**EXERCISE DIRECTIONS**
In the article on Florida probate misconceptions, take the part starting at "Many people draft" and ending at "within the Will." and write it out again, changing "Personal Representative" to "Executor" each time it appears.

Common Misconceptions About Probate In Florida


It is a sad but true fact that most people have experienced the death of someone they care about or they know somebody who has been through the process of grieving a loved one and managing the deceased loved one’s legal affairs.  Due to this, there are many misconceptions about the probate in Florida that are simply untrue. Whether you are responsible for managing the estate of someone who has passed away, or you are creating your own estate plan, understanding the facts can help ensure the process moves forward smoothly. Below, our St. Petersburg probate and trust administration lawyer outlines some of the common misconceptions and the truth behind them.

All Property Goes Through Probate After You Pass Away 

Contrary to popular belief, not all of your property has to go through the probate process after you pass away. Any property held in trust can be distributed to your beneficiaries without approval of the court system and any assets you co-own with someone else are also not subject to the probate process. Lastly, if you have assets such as a life insurance policy that enable you to designate a beneficiary, the beneficiary can receive the  proceeds without having to go through probate.

A Will Negates the Need for Probate 

Many people draft a Will thinking that it will protect their property from the probate process. Unfortunately, this is not true. After you pass away, your Last Will and Testament  must be filed with the probate court. A probate judge will then review the Will and admit the Will to the court, which means the court will determine that the will is valid. The court will then appoint your Personal Representative nominated in your Will to be in charge of your estate so that your Personal Representative can distribute your property according to your wishes within the Will.

**PROVIDED RECORDS**
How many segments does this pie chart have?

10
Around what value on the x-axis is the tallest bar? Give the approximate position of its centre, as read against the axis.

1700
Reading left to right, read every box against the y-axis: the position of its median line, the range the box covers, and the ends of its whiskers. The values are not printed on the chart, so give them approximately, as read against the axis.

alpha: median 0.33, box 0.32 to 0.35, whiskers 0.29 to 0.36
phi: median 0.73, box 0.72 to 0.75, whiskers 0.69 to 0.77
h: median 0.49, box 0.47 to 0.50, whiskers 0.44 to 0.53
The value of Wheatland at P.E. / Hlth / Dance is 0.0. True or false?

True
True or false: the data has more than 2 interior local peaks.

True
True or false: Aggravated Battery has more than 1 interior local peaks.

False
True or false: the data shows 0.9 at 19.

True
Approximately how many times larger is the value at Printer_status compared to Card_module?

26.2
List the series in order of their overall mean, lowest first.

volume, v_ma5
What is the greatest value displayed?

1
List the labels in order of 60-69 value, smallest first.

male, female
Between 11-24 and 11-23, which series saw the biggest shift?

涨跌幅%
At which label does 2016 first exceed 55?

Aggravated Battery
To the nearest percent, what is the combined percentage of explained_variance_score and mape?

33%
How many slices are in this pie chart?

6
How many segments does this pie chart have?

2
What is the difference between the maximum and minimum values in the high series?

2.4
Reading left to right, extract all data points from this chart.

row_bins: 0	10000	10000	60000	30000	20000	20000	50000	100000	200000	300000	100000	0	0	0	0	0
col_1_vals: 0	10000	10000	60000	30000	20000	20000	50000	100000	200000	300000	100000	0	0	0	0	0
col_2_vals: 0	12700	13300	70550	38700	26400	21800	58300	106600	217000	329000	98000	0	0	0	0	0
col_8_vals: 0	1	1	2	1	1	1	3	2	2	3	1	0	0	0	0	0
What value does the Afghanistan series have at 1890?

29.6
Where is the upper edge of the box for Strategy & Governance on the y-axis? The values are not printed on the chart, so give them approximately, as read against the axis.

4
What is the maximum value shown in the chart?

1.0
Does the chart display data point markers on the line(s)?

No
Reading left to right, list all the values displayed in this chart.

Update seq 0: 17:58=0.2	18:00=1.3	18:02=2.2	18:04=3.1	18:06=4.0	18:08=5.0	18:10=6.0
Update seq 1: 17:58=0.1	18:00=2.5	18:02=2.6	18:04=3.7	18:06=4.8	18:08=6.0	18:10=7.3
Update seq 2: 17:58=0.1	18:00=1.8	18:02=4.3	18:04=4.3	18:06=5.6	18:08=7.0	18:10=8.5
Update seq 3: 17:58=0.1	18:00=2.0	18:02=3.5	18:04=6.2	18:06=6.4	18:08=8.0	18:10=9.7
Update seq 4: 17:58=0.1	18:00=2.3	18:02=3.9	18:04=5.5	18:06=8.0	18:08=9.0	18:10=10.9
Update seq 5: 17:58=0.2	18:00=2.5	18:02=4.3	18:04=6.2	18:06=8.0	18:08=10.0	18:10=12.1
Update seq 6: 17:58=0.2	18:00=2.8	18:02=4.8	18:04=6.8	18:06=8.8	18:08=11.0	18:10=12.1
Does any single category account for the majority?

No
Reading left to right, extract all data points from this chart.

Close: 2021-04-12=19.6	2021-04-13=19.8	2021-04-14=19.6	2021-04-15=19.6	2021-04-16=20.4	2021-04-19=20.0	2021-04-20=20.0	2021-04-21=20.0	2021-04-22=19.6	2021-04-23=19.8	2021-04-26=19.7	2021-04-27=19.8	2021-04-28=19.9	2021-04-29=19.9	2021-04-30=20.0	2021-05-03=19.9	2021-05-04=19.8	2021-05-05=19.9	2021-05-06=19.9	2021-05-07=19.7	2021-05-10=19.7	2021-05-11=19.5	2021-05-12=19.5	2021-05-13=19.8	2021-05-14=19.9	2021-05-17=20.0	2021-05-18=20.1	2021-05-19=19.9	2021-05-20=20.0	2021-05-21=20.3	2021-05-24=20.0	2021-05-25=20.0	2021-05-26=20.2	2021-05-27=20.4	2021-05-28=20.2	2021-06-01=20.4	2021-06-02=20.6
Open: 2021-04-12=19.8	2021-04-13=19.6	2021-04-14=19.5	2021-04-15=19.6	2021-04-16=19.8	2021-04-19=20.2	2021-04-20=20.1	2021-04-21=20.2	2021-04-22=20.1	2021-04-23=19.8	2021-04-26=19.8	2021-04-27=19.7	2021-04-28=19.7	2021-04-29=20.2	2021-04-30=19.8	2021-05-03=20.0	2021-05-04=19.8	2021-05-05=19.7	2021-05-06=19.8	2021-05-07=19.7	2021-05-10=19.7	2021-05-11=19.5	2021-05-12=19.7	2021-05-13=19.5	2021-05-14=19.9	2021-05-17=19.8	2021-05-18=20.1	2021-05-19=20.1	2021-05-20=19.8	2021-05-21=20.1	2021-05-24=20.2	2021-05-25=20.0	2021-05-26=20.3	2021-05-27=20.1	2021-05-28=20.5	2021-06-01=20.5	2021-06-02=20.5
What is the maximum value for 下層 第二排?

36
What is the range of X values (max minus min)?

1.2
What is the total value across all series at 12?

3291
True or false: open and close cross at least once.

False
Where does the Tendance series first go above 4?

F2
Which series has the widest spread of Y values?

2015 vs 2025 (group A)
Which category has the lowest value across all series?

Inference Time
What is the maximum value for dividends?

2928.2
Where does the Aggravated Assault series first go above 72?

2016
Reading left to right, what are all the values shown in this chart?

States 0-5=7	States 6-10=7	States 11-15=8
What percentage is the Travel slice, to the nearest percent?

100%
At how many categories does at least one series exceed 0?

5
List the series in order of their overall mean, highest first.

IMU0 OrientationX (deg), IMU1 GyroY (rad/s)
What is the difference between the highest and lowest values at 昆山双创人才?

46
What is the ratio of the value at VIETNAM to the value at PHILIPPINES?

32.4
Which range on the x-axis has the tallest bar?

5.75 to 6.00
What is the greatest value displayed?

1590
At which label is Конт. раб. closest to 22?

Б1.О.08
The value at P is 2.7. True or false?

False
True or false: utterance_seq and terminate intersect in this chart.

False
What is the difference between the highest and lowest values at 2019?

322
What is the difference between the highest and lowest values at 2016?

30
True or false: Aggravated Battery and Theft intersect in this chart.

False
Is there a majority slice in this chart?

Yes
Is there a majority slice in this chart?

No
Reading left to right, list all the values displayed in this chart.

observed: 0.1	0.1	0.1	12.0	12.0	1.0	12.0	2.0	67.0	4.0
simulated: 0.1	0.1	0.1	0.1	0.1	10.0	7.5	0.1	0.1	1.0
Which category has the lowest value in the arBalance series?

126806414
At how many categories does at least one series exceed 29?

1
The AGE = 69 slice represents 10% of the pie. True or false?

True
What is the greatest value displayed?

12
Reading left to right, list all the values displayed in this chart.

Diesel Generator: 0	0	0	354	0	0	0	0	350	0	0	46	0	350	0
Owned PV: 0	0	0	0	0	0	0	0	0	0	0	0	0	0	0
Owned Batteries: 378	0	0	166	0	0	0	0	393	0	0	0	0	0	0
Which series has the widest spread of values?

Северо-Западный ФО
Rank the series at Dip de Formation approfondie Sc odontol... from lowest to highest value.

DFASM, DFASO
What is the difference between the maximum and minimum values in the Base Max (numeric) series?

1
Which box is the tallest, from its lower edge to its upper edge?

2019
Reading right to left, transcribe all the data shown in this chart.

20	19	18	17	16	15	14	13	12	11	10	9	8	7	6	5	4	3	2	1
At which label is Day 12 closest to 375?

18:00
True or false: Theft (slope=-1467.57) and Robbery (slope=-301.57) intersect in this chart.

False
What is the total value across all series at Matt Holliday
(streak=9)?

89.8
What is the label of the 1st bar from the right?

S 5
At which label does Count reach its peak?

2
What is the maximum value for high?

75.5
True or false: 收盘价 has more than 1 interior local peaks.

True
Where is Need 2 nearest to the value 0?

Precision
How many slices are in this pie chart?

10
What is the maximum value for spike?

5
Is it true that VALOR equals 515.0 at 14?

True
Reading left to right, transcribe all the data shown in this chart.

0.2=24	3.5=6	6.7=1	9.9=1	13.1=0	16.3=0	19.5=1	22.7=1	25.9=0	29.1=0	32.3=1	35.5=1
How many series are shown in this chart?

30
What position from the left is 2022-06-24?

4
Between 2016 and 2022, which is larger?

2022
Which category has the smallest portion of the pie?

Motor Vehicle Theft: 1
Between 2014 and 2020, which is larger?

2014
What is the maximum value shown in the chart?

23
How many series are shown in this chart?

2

**TASK SOLUTION**
Many people draft a Will thinking that it will protect their property from the probate process. Unfortunately, this is not true. After you pass away, your Last Will and Testament  must be filed with the probate court. A probate judge will then review the Will and admit the Will to the court, which means the court will determine that the will is valid. The court will then appoint your Executor nominated in your Will to be in charge of your estate so that your Executor can distribute your property according to your wishes within the Will.